— WHAT TO PRODUCE —
Strip out the pictures and transcribe the records that follow exactly.

*** Block opens ***

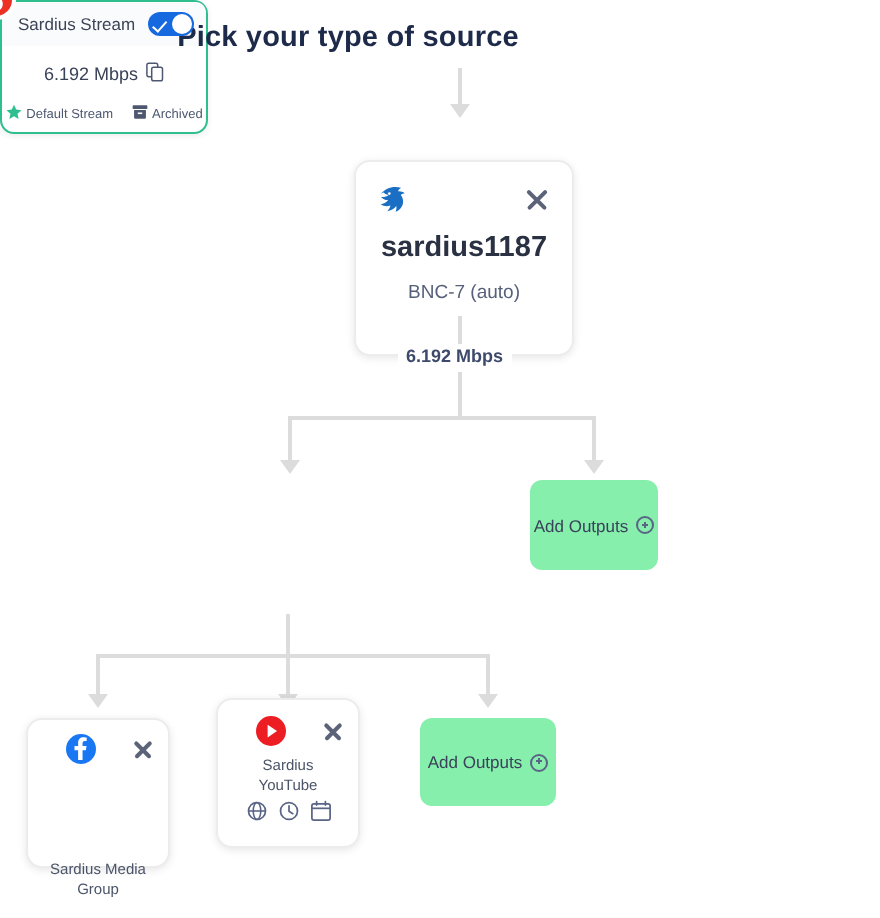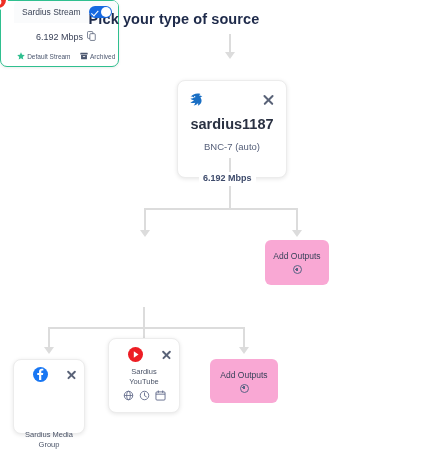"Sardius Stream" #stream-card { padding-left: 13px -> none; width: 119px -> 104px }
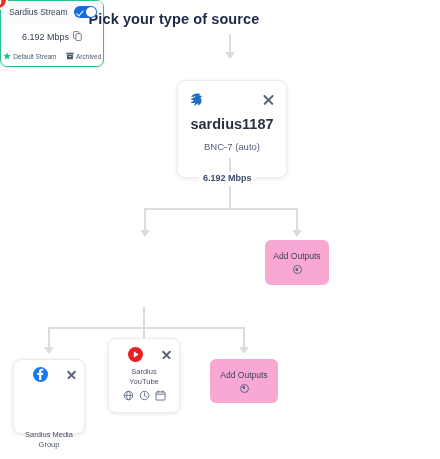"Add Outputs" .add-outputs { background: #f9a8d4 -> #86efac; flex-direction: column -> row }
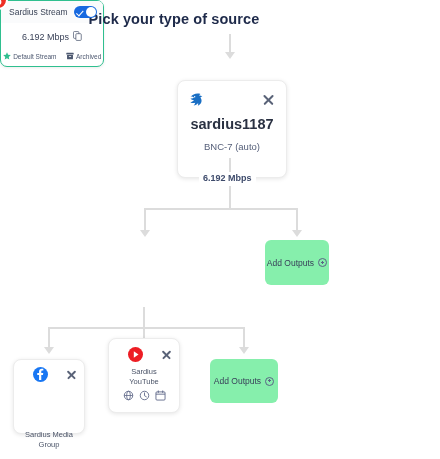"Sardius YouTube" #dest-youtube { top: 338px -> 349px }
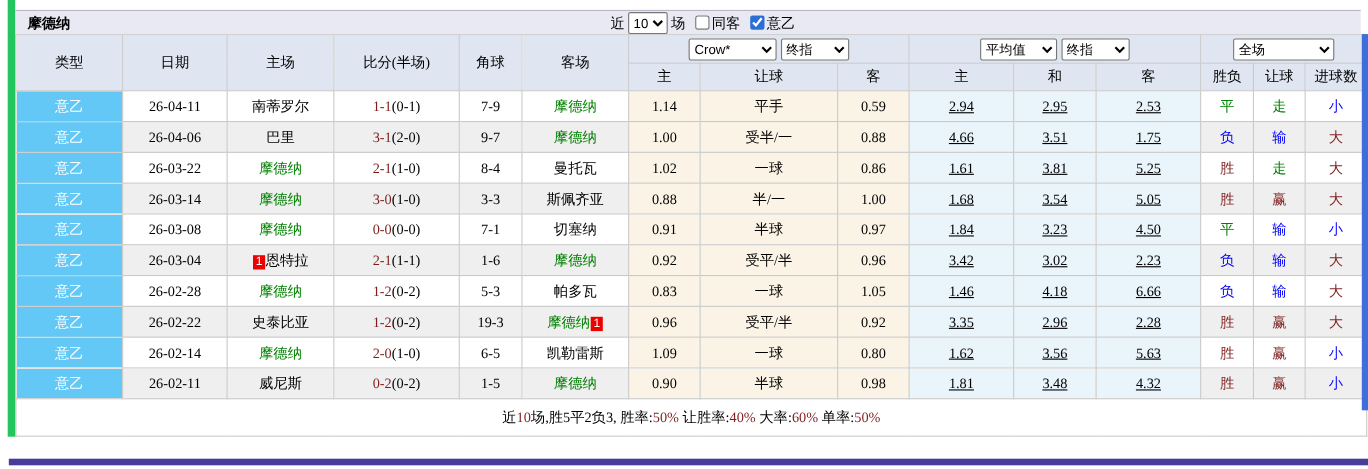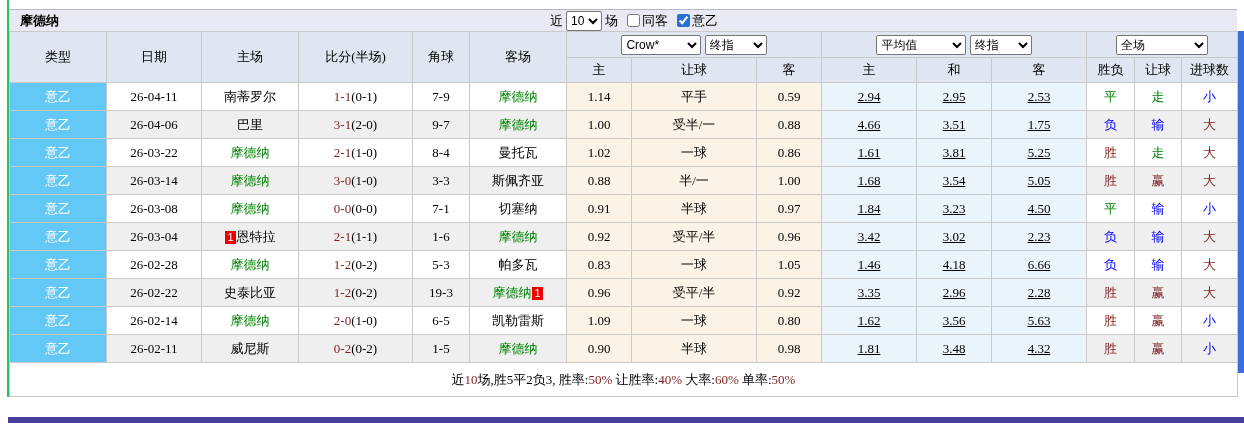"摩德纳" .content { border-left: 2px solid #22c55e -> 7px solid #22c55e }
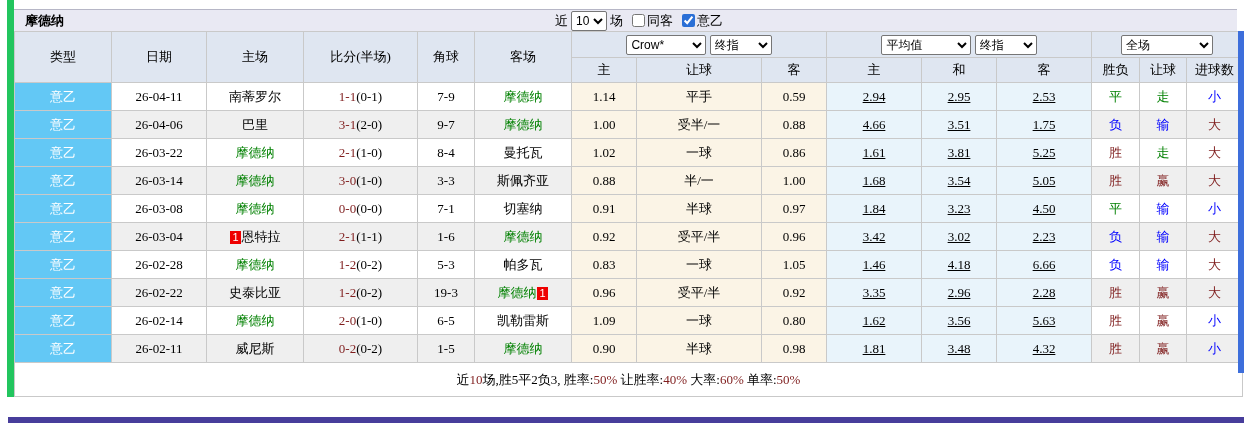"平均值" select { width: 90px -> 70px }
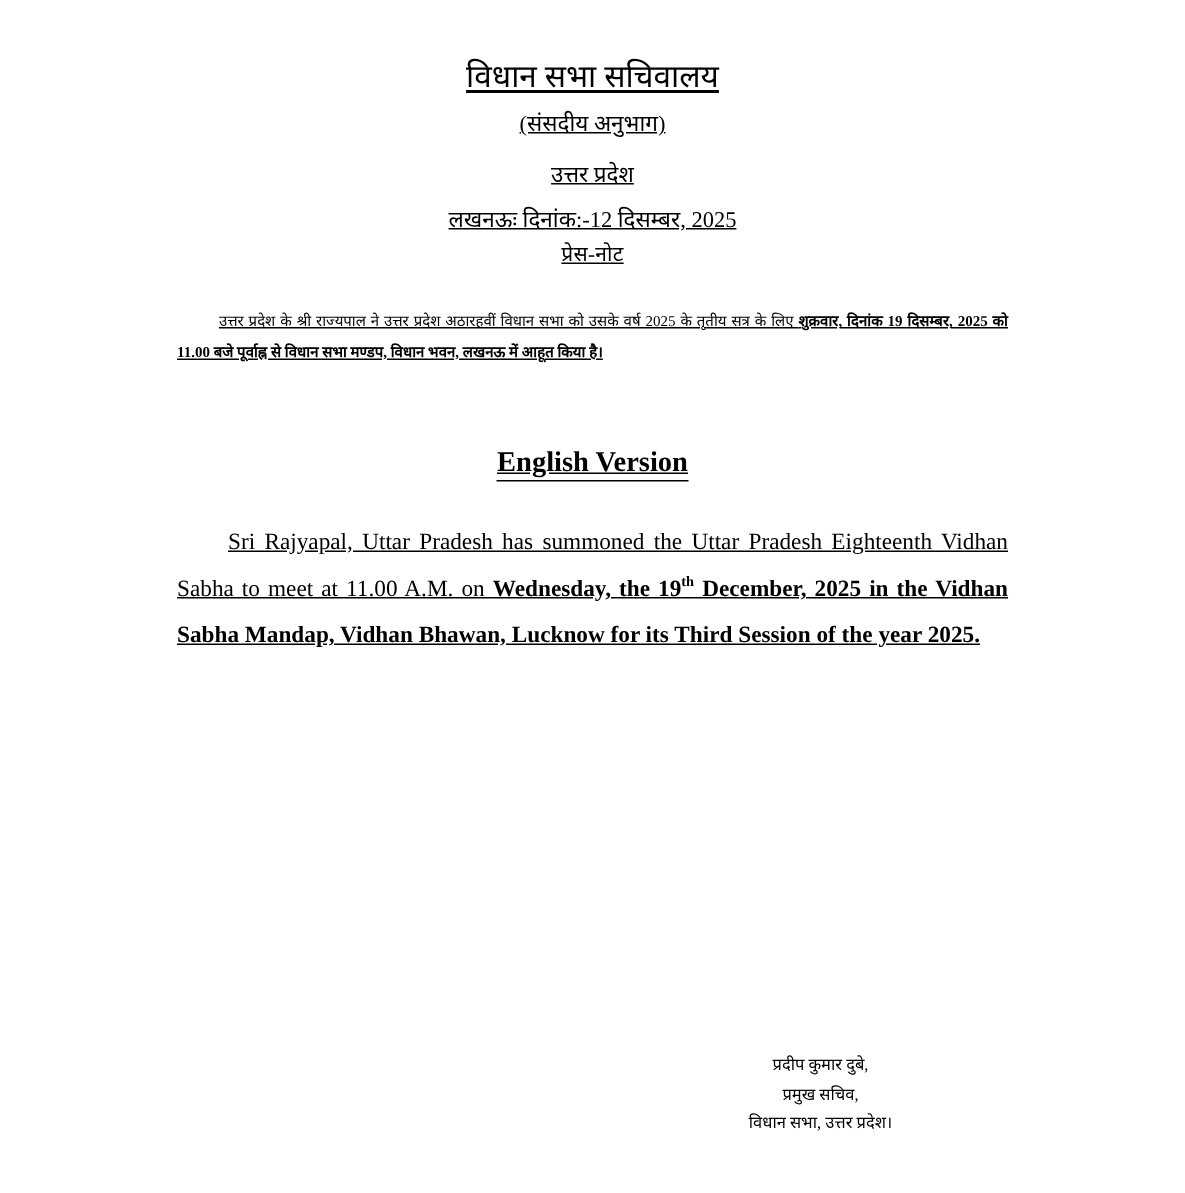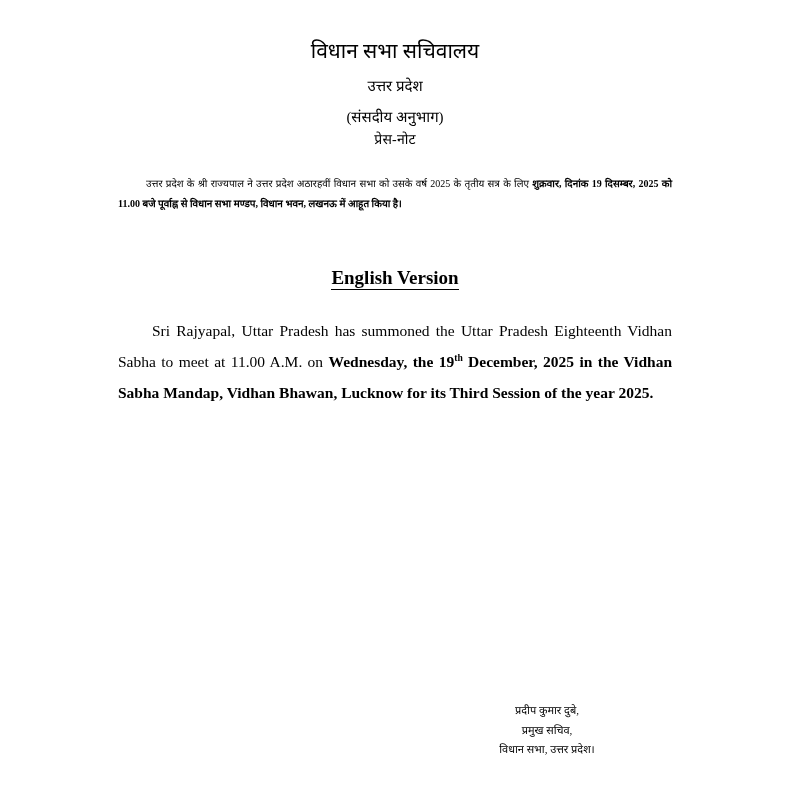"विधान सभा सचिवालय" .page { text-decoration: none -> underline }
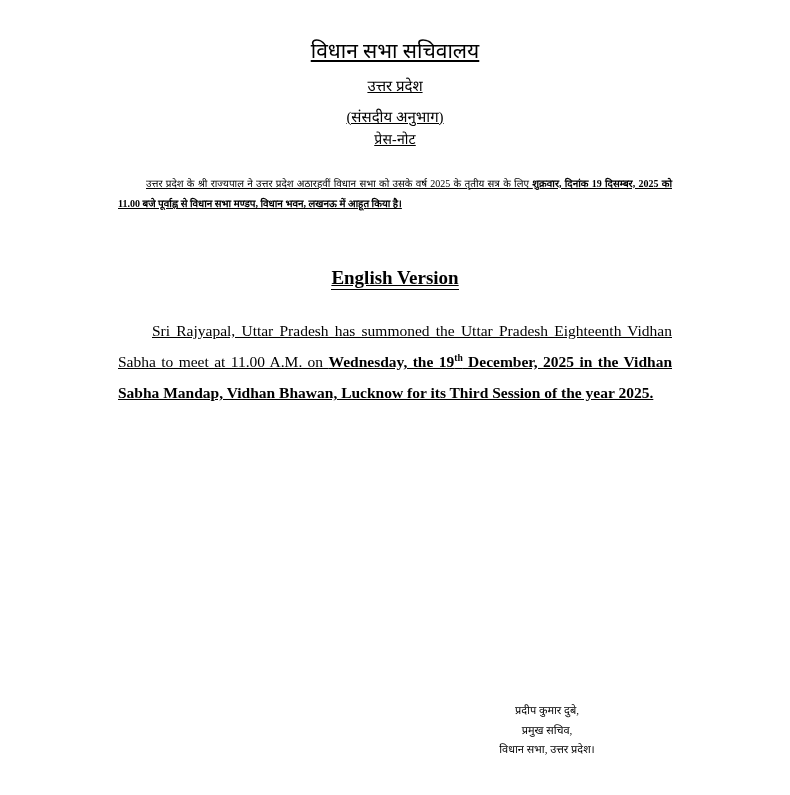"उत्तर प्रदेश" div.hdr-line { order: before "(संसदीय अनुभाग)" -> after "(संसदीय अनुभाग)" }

*** Block closes ***

— THE COMPLETED TASK —
"Sardius Stream" #stream-card { padding-left: 13px -> none; width: 119px -> 104px }
"Add Outputs" .add-outputs { background: #f9a8d4 -> #86efac; flex-direction: column -> row }
"Sardius YouTube" #dest-youtube { top: 338px -> 349px }
"摩德纳" .content { border-left: 2px solid #22c55e -> 7px solid #22c55e }
"平均值" select { width: 90px -> 70px }
"विधान सभा सचिवालय" .page { text-decoration: none -> underline }
"उत्तर प्रदेश" div.hdr-line { order: before "(संसदीय अनुभाग)" -> after "(संसदीय अनुभाग)" }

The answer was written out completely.